Some of these are funny and some are serious... but I am seriously thinking of handing this out when I meet a guy.

Masks - An older post

I thought it might be fun to transfer some posts from my old blog (on myspace) I just found to here. This one was written almost 4 years ago... weird how you remember certain things you were thinking when you read things from the past...

Wednesday, March 29, 2006
Masks
Current mood: pleased
Category: Life
Well tonight is another random blog here goes. Whenever I am venting is it NEVER about a specific person or event if it is, I have no problem calling a person out.



A lot of time in life we meet people that we get excited about, spend time with, and hope that there may be something there. Usually though, after a month or so, the real person shows through the mask one had been wearing. I have never understood why people do that/ I am one of those people that what you see is what you get. I am honest, open, and at times blunt. When I see something I want I get it or do everything I can do to get it. My general sense is one of caring and understanding. Why must we pretend to be something we are not in order to make people like us? This is what society as a whole says is ok well maybe is she gets to know this one part of you she will like you and forget about the rest. What is all the shit about why are we wasting each others time? When we present ourselves to someone, why are we always hiding who we really are? I have finally decided that I now what is wrong with me this just happened tonight folks. My desire to be myself is so strong, that I overpower those around me... aka for all the men out there... I scare the shit out of you. I dont mean to, its just who I am I am strong willed and my unwillingness to compromise my character and beliefs knocks me out of the running for most relationships. When I think of my life that way, I am not the problem, but really the masks I tear off of those around me are. How can the truth be so binding? Isnt the truth supposed to set you free?

ROWS:
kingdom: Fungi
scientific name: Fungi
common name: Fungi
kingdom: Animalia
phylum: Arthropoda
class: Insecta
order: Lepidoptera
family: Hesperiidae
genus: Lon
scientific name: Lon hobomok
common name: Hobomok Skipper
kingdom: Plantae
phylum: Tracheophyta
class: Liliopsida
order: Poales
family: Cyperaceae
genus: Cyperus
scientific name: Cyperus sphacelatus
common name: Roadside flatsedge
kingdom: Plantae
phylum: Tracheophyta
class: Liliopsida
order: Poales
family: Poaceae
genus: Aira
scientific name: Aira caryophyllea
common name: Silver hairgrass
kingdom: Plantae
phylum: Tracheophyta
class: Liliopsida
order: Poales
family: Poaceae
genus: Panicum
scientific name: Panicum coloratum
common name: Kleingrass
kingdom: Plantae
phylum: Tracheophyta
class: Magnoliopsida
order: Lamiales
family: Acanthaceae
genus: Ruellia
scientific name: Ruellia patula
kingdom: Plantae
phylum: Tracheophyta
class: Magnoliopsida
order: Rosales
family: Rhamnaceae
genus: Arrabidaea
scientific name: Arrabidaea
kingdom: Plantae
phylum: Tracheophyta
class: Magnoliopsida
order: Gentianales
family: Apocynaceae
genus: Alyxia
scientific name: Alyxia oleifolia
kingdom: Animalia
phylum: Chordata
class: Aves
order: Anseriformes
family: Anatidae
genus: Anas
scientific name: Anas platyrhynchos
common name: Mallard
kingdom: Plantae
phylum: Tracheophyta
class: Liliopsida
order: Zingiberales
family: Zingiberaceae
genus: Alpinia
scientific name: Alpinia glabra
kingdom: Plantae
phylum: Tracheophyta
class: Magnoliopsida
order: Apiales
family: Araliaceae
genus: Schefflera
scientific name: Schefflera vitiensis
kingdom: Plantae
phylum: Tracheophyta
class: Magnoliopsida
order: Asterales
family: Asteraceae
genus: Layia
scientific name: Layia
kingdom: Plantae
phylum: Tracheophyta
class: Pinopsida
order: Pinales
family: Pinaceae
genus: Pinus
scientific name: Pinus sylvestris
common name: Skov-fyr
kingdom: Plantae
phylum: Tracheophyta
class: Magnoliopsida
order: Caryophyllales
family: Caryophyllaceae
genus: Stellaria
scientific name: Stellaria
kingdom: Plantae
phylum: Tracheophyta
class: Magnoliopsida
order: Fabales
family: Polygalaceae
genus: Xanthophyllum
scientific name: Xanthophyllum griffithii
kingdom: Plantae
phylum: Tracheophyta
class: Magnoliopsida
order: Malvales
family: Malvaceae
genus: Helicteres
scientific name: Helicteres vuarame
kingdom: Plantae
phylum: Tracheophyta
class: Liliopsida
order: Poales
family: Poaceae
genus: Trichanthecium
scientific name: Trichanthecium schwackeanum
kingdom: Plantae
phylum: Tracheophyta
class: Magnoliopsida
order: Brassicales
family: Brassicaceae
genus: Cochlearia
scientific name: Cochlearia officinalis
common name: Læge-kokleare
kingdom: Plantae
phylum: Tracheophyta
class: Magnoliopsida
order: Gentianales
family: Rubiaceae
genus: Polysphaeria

TASK PROMPT: Rewrite the blog post about masks, starting at "Some of these" and ending at "a person out.", with "random blog" changed to "random post".

FINAL ANSWER:
Some of these are funny and some are serious... but I am seriously thinking of handing this out when I meet a guy.

Masks - An older post

I thought it might be fun to transfer some posts from my old blog (on myspace) I just found to here. This one was written almost 4 years ago... weird how you remember certain things you were thinking when you read things from the past...

Wednesday, March 29, 2006
Masks
Current mood: pleased
Category: Life
Well tonight is another random post here goes. Whenever I am venting is it NEVER about a specific person or event if it is, I have no problem calling a person out.